═══ Excerpted records

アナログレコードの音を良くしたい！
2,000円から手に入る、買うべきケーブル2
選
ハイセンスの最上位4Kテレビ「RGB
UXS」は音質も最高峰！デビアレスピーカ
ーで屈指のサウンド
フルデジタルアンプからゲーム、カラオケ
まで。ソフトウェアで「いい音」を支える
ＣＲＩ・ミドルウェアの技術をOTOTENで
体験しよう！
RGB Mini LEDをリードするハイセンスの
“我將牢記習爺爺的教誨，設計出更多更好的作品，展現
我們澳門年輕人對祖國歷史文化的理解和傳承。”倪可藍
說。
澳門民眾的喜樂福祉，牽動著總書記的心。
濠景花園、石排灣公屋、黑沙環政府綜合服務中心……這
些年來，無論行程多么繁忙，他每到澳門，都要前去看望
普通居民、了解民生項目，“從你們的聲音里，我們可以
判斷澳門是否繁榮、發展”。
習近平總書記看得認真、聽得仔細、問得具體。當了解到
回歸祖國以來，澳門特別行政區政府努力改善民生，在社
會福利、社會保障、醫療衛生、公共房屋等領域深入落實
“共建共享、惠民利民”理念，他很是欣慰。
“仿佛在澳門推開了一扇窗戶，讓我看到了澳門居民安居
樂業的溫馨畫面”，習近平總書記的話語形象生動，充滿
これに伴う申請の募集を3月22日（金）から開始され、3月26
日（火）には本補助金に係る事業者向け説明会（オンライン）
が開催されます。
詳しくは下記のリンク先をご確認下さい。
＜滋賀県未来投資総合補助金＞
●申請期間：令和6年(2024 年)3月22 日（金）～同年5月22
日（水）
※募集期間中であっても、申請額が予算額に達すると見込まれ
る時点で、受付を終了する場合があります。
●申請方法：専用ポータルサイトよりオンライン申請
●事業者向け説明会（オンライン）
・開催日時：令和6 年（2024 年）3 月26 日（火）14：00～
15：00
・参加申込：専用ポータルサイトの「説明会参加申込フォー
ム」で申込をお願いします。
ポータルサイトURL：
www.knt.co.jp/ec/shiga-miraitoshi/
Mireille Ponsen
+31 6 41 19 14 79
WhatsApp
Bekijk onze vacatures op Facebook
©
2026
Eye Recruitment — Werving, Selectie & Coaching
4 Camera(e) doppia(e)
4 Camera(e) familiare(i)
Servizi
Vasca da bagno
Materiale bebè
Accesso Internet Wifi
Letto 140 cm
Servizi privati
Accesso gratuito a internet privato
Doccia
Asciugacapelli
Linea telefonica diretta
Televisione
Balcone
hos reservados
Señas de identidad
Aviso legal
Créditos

══════

• Activity:
Please reproduce every line of the data above verbatim, from the first line to the last.

• Answer section:
アナログレコードの音を良くしたい！
2,000円から手に入る、買うべきケーブル2
選
ハイセンスの最上位4Kテレビ「RGB
UXS」は音質も最高峰！デビアレスピーカ
ーで屈指のサウンド
フルデジタルアンプからゲーム、カラオケ
まで。ソフトウェアで「いい音」を支える
ＣＲＩ・ミドルウェアの技術をOTOTENで
体験しよう！
RGB Mini LEDをリードするハイセンスの
“我將牢記習爺爺的教誨，設計出更多更好的作品，展現
我們澳門年輕人對祖國歷史文化的理解和傳承。”倪可藍
說。
澳門民眾的喜樂福祉，牽動著總書記的心。
濠景花園、石排灣公屋、黑沙環政府綜合服務中心……這
些年來，無論行程多么繁忙，他每到澳門，都要前去看望
普通居民、了解民生項目，“從你們的聲音里，我們可以
判斷澳門是否繁榮、發展”。
習近平總書記看得認真、聽得仔細、問得具體。當了解到
回歸祖國以來，澳門特別行政區政府努力改善民生，在社
會福利、社會保障、醫療衛生、公共房屋等領域深入落實
“共建共享、惠民利民”理念，他很是欣慰。
“仿佛在澳門推開了一扇窗戶，讓我看到了澳門居民安居
樂業的溫馨畫面”，習近平總書記的話語形象生動，充滿
これに伴う申請の募集を3月22日（金）から開始され、3月26
日（火）には本補助金に係る事業者向け説明会（オンライン）
が開催されます。
詳しくは下記のリンク先をご確認下さい。
＜滋賀県未来投資総合補助金＞
●申請期間：令和6年(2024 年)3月22 日（金）～同年5月22
日（水）
※募集期間中であっても、申請額が予算額に達すると見込まれ
る時点で、受付を終了する場合があります。
●申請方法：専用ポータルサイトよりオンライン申請
●事業者向け説明会（オンライン）
・開催日時：令和6 年（2024 年）3 月26 日（火）14：00～
15：00
・参加申込：専用ポータルサイトの「説明会参加申込フォー
ム」で申込をお願いします。
ポータルサイトURL：
www.knt.co.jp/ec/shiga-miraitoshi/
Mireille Ponsen
+31 6 41 19 14 79
WhatsApp
Bekijk onze vacatures op Facebook
©
2026
Eye Recruitment — Werving, Selectie & Coaching
4 Camera(e) doppia(e)
4 Camera(e) familiare(i)
Servizi
Vasca da bagno
Materiale bebè
Accesso Internet Wifi
Letto 140 cm
Servizi privati
Accesso gratuito a internet privato
Doccia
Asciugacapelli
Linea telefonica diretta
Televisione
Balcone
hos reservados
Señas de identidad
Aviso legal
Créditos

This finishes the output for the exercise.